Après Toy story 2 et surtout Monstres & cie, Pixar a atteint une apogée pratique et théorique : prouver que le cinéma en images de synthèse pouvait se fondre avec les formes de cinéma les plus nobles et les plus classiques. L’énergie du premier autant que la délirante mise en abyme du second, tout entier voué à pointer la réversibilité des mondes réel et animé, furent deux tours de force sans précédent. Avec le Monde de Nemo s’ouvre une ère nouvelle : il ne s’agit plus de se frotter aux lois du classicisme mais de tirer de ce néo-royaume -l’image de synthèse définitivement normalisée- des velléités formelles, plastiques et dramaturgiques qui lui seraient absolument propres.
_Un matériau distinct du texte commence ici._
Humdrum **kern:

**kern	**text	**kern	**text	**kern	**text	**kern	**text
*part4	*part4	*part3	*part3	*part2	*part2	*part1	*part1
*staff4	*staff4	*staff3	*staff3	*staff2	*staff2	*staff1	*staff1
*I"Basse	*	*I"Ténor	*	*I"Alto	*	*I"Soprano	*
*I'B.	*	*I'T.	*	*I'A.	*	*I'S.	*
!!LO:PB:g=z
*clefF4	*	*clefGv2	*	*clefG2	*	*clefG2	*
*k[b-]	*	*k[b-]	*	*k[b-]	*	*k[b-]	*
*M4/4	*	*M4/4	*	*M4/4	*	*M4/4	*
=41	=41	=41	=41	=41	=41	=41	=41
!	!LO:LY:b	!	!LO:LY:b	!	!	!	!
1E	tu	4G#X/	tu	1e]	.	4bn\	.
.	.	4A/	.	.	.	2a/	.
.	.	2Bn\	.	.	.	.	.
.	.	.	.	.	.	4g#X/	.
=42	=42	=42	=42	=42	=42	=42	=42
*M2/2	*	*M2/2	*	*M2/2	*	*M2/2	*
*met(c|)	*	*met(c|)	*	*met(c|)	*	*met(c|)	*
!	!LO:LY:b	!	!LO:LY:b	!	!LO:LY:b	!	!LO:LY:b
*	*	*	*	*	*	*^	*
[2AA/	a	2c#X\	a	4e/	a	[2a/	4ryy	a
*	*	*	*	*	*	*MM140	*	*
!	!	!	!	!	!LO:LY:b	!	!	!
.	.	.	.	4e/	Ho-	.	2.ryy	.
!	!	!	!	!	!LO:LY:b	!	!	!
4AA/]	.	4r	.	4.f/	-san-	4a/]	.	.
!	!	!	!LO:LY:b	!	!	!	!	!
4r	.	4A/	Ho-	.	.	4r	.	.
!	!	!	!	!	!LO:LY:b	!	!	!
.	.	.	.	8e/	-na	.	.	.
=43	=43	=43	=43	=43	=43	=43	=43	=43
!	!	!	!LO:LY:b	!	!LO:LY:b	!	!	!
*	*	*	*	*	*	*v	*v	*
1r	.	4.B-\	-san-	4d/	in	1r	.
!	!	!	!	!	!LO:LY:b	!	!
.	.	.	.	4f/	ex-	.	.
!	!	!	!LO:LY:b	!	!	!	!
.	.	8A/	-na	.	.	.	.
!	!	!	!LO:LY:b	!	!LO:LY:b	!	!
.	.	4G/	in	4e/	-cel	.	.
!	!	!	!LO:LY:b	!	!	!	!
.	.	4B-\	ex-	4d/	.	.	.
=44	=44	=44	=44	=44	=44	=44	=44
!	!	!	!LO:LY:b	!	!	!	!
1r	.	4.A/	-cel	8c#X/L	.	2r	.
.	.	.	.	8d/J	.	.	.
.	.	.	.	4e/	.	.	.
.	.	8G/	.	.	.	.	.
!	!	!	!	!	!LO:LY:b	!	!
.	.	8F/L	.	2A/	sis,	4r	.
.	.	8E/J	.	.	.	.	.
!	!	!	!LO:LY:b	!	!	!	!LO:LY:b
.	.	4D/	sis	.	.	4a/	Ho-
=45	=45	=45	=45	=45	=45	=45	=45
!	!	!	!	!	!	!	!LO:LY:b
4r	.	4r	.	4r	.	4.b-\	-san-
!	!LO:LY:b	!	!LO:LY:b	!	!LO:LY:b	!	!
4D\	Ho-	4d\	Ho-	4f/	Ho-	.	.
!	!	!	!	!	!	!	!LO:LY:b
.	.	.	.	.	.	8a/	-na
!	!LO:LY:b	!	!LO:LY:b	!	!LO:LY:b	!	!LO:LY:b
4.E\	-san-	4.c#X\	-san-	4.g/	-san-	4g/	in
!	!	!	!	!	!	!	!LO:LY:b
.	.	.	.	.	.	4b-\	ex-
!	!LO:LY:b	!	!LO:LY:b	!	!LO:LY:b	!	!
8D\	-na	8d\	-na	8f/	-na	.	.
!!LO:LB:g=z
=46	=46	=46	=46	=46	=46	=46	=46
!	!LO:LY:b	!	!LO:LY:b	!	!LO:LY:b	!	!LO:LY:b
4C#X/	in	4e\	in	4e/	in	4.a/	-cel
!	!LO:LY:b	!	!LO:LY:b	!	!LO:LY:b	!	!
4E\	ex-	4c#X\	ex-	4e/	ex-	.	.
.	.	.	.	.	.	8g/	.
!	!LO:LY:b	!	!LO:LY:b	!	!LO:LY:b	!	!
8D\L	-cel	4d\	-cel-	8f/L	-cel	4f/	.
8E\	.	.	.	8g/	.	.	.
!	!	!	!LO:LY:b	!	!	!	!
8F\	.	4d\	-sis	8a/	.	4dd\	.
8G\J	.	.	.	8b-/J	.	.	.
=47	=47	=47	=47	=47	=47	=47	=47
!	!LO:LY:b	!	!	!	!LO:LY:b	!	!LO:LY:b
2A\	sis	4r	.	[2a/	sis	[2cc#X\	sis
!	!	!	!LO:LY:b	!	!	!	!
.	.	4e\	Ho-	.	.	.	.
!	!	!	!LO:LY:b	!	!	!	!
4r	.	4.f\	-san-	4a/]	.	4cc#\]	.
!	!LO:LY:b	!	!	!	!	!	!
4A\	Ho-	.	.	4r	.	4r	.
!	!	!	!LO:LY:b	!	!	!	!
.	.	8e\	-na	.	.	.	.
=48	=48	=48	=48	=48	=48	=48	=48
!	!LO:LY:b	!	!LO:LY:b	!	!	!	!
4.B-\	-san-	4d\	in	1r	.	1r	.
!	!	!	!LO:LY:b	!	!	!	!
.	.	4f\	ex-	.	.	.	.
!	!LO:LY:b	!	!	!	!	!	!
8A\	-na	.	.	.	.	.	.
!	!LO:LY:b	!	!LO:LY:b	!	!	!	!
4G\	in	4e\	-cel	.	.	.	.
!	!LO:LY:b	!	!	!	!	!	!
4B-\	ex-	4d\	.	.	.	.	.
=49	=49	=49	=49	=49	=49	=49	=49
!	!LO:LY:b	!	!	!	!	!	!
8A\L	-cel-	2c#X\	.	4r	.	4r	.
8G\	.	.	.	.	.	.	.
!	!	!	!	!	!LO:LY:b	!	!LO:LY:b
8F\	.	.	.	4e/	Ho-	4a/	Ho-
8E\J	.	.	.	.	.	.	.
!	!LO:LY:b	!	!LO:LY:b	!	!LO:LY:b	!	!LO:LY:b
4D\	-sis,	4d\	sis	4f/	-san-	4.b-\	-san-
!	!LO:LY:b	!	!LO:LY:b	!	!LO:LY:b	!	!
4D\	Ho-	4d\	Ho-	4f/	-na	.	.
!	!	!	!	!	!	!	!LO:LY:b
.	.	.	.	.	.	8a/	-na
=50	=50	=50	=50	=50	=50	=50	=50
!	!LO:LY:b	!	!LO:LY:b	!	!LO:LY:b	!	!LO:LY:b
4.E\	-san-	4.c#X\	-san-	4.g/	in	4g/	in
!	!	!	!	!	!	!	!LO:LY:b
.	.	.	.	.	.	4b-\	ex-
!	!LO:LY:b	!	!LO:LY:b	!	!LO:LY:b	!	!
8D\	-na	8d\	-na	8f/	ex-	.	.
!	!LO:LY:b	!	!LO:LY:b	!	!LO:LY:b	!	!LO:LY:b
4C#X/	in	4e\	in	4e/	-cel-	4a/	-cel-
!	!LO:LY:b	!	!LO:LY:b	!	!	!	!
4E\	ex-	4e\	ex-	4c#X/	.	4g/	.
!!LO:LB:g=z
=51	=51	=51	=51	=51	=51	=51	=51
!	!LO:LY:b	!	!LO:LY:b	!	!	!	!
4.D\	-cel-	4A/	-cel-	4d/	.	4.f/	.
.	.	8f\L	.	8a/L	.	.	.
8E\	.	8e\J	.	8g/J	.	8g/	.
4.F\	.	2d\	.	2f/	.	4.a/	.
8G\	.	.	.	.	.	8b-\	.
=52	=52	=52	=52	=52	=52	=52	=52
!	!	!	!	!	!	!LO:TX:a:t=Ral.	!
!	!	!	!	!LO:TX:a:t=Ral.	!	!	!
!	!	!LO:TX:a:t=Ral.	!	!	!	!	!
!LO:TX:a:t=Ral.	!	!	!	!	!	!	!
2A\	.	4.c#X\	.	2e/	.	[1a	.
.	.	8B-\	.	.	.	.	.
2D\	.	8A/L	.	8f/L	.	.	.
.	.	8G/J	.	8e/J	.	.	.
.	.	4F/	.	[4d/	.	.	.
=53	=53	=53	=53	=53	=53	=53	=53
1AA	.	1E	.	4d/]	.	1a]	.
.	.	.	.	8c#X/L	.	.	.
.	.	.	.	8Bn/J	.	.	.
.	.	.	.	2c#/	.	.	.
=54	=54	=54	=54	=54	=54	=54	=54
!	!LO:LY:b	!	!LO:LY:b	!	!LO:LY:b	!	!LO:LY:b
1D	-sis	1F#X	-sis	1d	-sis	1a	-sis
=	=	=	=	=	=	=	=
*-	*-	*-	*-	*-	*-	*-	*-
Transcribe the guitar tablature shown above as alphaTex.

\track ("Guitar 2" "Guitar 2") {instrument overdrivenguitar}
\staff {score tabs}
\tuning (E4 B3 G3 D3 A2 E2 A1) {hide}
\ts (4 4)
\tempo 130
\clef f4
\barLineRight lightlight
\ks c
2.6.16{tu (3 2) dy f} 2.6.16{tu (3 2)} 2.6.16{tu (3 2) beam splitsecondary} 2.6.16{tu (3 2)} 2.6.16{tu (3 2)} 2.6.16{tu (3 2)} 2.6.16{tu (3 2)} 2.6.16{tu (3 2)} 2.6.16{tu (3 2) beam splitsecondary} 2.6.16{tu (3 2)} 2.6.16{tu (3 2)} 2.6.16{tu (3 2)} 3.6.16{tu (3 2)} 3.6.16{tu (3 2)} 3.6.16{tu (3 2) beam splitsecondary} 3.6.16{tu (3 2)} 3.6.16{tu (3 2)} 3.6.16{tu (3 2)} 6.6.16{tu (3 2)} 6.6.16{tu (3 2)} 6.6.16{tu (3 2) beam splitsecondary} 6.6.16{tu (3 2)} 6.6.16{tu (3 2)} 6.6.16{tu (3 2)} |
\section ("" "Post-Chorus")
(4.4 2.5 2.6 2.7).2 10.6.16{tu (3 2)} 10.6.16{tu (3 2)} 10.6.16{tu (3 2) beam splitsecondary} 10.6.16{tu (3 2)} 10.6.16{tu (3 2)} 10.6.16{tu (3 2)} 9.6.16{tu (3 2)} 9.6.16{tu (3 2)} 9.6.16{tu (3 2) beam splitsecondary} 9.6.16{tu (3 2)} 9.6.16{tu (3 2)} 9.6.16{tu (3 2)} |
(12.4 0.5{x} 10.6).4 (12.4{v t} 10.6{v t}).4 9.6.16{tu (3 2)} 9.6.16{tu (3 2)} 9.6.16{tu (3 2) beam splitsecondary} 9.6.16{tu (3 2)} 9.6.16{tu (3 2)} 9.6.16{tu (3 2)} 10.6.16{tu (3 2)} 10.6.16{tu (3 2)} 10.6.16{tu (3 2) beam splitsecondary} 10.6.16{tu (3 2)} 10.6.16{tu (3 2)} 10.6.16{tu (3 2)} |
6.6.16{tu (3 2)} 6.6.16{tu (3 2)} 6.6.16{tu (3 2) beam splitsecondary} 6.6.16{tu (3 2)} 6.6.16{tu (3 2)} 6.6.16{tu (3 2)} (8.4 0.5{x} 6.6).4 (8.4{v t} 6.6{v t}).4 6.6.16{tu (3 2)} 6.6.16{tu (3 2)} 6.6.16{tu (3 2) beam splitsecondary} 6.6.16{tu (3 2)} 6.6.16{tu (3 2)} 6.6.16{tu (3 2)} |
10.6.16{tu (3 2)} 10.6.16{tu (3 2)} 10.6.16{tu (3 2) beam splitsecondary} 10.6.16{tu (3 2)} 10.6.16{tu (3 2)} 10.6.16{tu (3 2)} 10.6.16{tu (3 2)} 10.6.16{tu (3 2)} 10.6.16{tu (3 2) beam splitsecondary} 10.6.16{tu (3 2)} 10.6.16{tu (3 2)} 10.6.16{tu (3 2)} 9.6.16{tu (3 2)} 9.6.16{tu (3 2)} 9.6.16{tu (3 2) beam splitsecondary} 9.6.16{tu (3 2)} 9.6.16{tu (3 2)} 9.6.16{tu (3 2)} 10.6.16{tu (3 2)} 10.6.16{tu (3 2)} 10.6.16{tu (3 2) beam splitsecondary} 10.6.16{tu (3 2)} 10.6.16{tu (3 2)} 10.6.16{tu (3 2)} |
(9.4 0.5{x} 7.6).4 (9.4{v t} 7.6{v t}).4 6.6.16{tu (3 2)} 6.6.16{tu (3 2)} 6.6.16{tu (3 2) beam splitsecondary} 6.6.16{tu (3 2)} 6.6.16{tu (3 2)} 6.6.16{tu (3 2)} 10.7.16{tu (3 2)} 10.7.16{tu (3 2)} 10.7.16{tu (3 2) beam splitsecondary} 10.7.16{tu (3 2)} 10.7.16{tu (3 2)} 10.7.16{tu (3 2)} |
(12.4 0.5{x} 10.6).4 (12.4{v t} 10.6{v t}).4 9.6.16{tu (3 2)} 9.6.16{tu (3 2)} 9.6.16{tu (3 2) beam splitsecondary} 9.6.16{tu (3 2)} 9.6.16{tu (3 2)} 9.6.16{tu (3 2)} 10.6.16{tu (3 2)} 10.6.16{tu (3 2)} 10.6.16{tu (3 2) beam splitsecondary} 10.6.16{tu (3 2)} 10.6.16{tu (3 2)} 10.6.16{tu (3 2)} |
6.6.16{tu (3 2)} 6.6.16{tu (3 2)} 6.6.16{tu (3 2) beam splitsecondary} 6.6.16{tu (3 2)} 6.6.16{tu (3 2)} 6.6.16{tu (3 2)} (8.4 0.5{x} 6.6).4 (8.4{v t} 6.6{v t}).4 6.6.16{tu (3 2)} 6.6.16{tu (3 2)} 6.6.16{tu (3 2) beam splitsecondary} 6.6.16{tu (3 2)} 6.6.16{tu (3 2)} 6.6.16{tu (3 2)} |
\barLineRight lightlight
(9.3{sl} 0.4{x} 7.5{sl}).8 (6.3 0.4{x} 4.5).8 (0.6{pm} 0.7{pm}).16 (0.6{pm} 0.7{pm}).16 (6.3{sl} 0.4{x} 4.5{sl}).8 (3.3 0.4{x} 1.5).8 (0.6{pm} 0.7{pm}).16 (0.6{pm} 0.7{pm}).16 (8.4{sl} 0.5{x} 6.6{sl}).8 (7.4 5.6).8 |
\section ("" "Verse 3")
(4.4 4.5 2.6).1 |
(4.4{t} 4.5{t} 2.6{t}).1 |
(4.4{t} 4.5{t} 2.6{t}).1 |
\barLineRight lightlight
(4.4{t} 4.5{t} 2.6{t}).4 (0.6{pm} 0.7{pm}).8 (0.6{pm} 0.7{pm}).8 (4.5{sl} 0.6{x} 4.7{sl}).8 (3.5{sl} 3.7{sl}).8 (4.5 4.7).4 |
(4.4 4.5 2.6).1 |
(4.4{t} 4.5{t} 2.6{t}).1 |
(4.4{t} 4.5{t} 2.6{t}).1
Le scénario, loin des structures complexes des deux précédents films de Pixar, est ici réduit à sa plus simple expression. Marin, un poisson-clown, part à travers les océans à la recherche de son fils Nemo, enlevé par un méchant plongeur sous-marin. Structure distendue, suite de péripéties déliées, Nemo ressemble à une odyssée sans charpente ni véritable forme. Le challenge technique du film (de l’eau, rien que de l’eau, une première) est à prendre au pied de la lettre : un travail sur les mouvements et les matières aquatiques ne cherchant qu’apesanteur et fluidité parfaites. La griserie des sens provoquée par le rendu prodigieux des différentes vitesses et tonalités de chacune des péripéties (créatures croqueuses hyper-rapides ou longues plages suspensives en compagnie de ragga-tortues fumeuses de joints) laisse de côté tout le vieil attirail du cinéma classique pour donner au regard une sorte de matière en mouvement immédiatement comestible et modulable à l’infini.

On peut trouver léger le scénario et son happy-ending tiré par les cheveux, mais l’essentiel est ailleurs. Les humains ont déserté le film ou presque. Ne restent que créatures imaginaires et formes bariolées, couleurs et idées pures affranchies de la notion même de fiction, qui par sa simplicité même devient secondaire. La fantaisie, alors, n’est plus affaire d’échauffement narratif mais de succession de tableaux et de volutes. Dans les noires abysses emplies de requins-robocops ou dans le petit repère enchanté de Marin, où des anémones luxuriantes servent de camping spongieux, ne voir au fond que cela : féerie toujours renouvelée du présent pur et idéal d’une forme qui touche à son incandescence. Les quasi-anonymes animateurs de Pixar sont comme autant de petits Murnau, à la fois primitifs et sophistiqués, du cinéma d’animation en images de synthèse d’aujourd’hui.